On Long Range Combat Shooting

Several times on Internet fora I have been challenged for a "discrepancy" in my position on small arms ballistics, that my claims of having shot man sized targets with 5.56mm weapons out to 900 yards didn't mesh with my assertion that infantrymen are going to have a very, very difficult time hitting anything beyond 500 meters. I've responded to this in various ways over the years (something I've found difficult, never having given military service myself), but here's Chris Hernandez on the matter (H/T, Weaponsman):
Second thing: For most modern combat, 300 meters is plenty far. I carried an M14EBR (Enhanced Battle Rifle) in Afghanistan, and I could consistently hit a torso-sized rock at 900 meters – at the range, with perfect weather conditions, a good firing position, on a stationary target at a known distance. In combat, with extreme heat or cold, unknown distances, hasty firing positions, adrenaline and moving targets, plus little annoyances like incoming fire, I would have been ecstatic to smoke a mofo at 200 meters.
Every now and again, the stars will align, and a (usually very good) shooter will get a chance to hit targets in combat beyond 500 meters, but this is very rare. Even so, specialized 5.56mm ammunition seems to perform decently at these ranges.

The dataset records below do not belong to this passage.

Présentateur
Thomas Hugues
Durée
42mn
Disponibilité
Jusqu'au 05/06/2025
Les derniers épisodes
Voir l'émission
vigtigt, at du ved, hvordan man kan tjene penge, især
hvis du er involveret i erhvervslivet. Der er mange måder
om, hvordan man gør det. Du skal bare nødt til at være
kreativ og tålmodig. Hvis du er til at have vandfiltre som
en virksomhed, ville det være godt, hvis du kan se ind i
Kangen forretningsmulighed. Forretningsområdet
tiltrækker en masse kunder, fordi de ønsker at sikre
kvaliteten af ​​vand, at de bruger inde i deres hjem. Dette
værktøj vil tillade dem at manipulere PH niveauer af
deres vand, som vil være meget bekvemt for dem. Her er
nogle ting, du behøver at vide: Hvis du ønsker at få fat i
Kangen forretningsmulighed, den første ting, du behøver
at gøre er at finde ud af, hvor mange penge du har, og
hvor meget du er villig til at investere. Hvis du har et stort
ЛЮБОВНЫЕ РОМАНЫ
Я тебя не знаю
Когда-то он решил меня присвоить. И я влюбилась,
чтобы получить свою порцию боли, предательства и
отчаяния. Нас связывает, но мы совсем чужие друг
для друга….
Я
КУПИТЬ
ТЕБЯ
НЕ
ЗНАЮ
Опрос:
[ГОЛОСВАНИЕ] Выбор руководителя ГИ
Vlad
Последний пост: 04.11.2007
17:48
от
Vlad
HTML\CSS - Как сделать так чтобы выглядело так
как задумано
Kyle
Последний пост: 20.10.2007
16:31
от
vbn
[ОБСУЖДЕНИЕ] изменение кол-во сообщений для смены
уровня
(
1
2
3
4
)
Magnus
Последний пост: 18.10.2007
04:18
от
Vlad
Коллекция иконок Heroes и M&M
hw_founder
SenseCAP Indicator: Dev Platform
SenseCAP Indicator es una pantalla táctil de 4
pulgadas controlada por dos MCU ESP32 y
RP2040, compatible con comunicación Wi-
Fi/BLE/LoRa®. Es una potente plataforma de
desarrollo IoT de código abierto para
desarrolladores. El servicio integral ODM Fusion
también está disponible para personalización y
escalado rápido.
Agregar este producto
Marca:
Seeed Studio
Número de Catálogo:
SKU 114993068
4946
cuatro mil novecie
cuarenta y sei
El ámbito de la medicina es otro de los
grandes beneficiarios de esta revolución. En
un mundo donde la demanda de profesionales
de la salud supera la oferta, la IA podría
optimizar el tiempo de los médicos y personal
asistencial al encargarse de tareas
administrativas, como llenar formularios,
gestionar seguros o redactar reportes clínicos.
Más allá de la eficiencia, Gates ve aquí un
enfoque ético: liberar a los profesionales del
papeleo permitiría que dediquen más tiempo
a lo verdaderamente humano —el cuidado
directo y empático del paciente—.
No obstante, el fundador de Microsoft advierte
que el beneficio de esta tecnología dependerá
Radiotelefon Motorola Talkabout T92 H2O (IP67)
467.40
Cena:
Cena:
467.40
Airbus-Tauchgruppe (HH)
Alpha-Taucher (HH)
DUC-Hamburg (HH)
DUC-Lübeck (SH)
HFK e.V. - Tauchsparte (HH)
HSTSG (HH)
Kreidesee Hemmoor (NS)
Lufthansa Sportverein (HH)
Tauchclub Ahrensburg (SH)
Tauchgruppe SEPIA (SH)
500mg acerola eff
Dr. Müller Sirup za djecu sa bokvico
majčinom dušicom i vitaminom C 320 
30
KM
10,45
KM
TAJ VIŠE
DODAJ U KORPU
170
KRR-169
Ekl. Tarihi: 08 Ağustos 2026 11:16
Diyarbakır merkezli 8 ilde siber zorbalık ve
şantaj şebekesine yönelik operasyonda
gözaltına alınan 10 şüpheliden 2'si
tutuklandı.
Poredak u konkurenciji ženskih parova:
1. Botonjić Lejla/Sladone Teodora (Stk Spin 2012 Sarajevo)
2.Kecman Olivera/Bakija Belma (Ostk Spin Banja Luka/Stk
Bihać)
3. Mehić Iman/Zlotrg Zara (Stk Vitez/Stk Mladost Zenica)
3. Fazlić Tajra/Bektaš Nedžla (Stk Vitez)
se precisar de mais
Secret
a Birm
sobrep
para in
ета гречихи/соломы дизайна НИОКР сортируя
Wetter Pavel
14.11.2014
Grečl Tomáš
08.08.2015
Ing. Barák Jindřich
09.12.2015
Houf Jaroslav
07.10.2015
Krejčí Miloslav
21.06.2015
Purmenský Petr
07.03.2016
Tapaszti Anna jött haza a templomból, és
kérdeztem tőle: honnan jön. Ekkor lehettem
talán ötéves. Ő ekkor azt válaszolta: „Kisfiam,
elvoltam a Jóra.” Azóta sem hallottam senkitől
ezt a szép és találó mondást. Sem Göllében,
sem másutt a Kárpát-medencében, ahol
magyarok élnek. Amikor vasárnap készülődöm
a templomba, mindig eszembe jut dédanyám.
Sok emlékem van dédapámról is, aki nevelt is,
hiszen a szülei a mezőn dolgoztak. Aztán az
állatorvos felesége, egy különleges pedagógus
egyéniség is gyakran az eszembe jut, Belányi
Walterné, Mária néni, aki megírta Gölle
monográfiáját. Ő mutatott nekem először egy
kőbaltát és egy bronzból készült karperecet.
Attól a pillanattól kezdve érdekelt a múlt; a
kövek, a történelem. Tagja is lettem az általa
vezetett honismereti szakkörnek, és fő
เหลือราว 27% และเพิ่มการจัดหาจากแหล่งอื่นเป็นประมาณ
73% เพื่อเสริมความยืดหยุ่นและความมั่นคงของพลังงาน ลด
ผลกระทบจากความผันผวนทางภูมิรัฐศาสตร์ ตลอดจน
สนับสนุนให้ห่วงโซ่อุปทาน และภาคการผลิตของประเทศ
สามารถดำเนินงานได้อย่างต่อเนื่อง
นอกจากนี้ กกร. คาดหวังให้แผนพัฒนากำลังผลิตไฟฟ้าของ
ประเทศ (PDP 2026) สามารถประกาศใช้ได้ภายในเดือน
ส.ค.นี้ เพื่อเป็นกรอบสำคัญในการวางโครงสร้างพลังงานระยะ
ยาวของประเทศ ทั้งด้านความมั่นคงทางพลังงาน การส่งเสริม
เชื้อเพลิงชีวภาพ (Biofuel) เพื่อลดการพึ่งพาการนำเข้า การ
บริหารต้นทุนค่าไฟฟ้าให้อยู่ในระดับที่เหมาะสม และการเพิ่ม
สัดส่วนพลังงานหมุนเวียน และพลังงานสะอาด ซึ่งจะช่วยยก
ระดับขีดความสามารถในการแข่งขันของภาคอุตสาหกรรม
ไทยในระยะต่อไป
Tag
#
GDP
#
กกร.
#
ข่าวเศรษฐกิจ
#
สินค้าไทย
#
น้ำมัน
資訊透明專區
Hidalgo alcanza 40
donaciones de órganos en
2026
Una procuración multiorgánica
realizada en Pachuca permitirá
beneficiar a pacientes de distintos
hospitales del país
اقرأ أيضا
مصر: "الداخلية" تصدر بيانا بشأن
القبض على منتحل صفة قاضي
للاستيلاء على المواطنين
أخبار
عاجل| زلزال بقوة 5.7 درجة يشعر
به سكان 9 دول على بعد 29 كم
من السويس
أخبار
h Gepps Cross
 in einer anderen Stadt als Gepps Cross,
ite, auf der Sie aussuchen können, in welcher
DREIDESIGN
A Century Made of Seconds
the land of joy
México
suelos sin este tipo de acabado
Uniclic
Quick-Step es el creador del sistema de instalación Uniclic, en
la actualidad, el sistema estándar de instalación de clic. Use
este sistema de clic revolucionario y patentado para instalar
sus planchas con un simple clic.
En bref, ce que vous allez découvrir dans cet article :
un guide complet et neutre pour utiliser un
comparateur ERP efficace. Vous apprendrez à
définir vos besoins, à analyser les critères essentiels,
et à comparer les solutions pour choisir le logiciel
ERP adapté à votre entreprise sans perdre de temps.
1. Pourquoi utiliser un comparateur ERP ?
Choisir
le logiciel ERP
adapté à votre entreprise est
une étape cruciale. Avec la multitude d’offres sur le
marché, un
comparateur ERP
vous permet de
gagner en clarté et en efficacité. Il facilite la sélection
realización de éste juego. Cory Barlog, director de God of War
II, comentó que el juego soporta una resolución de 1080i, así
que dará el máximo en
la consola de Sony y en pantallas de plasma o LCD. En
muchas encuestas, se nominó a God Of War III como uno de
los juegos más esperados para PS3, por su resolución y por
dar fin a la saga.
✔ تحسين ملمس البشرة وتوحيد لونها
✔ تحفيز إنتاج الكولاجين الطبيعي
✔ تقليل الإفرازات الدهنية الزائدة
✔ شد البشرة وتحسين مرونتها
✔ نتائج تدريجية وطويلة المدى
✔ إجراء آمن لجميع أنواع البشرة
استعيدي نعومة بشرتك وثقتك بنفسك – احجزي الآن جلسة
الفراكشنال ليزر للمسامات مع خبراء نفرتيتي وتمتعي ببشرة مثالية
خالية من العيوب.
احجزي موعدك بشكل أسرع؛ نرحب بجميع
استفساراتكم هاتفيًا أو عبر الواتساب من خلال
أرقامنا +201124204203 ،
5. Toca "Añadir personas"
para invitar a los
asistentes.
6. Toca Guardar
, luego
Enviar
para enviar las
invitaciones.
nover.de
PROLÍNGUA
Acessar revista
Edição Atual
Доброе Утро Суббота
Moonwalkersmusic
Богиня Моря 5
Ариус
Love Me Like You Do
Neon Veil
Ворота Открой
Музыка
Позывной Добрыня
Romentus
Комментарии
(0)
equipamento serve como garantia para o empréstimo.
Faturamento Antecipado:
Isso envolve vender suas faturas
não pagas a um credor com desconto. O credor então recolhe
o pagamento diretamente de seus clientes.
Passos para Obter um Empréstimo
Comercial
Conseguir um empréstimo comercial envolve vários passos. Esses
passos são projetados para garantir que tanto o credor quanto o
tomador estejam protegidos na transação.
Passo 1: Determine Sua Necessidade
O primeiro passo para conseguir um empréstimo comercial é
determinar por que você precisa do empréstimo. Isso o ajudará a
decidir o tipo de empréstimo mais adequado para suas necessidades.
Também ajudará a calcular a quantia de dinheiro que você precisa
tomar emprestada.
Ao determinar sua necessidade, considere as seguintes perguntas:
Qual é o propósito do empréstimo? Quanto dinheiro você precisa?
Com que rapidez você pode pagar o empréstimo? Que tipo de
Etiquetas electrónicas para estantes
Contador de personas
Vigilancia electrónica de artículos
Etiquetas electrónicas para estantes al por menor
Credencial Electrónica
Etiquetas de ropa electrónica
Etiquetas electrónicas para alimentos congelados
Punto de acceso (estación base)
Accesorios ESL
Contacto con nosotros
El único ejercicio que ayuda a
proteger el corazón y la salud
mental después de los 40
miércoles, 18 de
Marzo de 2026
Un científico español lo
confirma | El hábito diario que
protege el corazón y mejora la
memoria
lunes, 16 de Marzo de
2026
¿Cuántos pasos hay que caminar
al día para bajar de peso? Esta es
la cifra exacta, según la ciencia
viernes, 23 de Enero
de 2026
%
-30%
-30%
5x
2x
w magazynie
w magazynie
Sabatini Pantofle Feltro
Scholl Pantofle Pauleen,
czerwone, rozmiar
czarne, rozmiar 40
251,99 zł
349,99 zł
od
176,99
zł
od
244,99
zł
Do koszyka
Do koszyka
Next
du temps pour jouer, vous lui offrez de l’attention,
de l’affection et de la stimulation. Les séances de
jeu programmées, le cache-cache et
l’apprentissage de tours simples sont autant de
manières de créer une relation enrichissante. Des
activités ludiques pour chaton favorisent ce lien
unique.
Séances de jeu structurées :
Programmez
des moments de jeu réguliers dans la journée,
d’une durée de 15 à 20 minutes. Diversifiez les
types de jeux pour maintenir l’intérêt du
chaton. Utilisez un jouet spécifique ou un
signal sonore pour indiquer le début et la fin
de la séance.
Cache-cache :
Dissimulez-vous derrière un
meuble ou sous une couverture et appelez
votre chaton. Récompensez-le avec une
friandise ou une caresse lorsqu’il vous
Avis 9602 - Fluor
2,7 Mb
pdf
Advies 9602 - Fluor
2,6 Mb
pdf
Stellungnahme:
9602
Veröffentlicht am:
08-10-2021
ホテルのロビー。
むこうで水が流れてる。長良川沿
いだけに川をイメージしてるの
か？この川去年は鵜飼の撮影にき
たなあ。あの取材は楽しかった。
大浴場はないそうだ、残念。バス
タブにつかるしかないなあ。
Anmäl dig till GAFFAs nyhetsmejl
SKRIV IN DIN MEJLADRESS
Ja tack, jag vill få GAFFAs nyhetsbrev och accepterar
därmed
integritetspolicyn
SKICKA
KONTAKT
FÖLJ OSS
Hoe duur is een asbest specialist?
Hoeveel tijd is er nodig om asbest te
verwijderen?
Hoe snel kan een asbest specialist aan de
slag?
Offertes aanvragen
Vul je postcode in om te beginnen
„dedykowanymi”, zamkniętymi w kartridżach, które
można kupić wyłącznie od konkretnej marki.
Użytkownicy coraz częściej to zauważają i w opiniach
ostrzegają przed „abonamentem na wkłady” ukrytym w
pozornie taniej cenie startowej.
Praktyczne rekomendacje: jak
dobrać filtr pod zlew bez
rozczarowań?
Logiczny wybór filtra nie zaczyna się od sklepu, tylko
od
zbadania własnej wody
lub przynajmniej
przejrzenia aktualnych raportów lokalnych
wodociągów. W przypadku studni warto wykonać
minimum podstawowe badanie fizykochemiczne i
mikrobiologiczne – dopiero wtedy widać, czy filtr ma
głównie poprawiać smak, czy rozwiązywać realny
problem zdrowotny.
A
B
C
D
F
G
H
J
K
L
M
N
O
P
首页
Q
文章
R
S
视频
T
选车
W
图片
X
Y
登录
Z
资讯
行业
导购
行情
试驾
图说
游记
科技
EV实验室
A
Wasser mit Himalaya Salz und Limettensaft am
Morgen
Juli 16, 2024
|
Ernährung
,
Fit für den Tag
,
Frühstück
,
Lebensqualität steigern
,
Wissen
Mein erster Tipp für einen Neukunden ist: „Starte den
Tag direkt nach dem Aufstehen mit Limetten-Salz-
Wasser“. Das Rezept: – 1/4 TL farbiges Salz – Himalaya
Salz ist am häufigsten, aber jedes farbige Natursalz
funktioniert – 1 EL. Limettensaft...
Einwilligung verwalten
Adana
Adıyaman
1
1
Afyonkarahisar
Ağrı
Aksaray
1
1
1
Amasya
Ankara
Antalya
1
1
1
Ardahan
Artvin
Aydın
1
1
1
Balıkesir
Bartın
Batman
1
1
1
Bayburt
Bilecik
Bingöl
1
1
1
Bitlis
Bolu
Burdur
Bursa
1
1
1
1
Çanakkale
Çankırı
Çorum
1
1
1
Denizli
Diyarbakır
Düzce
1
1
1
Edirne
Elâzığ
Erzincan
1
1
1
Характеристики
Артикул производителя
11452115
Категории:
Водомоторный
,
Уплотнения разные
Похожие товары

Go forth and read the whole article (which is about optics selection).

1 comment:

  1. The facts of the matter are that, given the ROE that our forces operate under and the way the military trains marksmanship, 200m is about as far as you SHOULD be pulling the trigger anyway. Without magnified optics positive target/threat identification beyond 150m is extremely difficult, yes there's at least one 4x ACOG in each squad but most guys have M3s which while very dependable do not provide any magnification. As for the marksmanship training, regardless of the "maximum effective range" of the firearm, the marines only train out to 500m and the rest of the services only train to 300m, and seldom practice stress shooting at those ranges. These are deficiencies that the NCO Corps as a whole have been screaming about for years, but the officer corps refuses to facilitate correcting.